Pasta alternatives for diabetics

If following the guidelines laid for eating pasta with diabetes is hard, you can opt for the following pasta alternatives for diabetics that are just as delicious and almost similar to pasta.

  • Whole wheat pasta. It contains a lot more fiber compared to white pasta. It has a similar taste to al dente white pasta. It makes the perfect pasta alternative for diabetics. You can also try gluten-free or fortified pasta both of which help with glucose control.
  • Whole grains. They may not resemble pasta, however, they can take on the flavor of the sauces used just like pasta. They are of great nutritional value; they contain nutrients such as proteins, fiber, vitamins, and minerals.
  • Spaghetti squash. It resembles pasta in appearance when cooked. It can also take up the taste of the sauces used in serving. It is a pasta alternative that is low carb and rich in other nutrients. You can eat larger portions of spaghetti squash due to its low carbohydrate content.
  • Veggie curls and spirals. You can make these at home by using a vegetable peeler. Use non-starchy vegetables such as eggplant, eggplant, and cabbage.

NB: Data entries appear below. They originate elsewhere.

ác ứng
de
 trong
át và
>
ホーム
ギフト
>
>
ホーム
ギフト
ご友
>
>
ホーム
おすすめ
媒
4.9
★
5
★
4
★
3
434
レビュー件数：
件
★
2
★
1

Pasta may have already gained a bad reputation with diabetic people, however, it is not too late to redeem it. Gone are the days where diabetic people would be stuck rotating like 5 meals which were known to be healthy. Know the different types of pasta in the market and choose your poison. You can go for gluten-free vegan pasta, whole-wheat pasta, or vegetable pasta. Watch your portions when it comes to white pasta and remember to pair it with foods rich in proteins and fiber is key. I wish you the best in your exploration of what kind of pasta diabetics eat.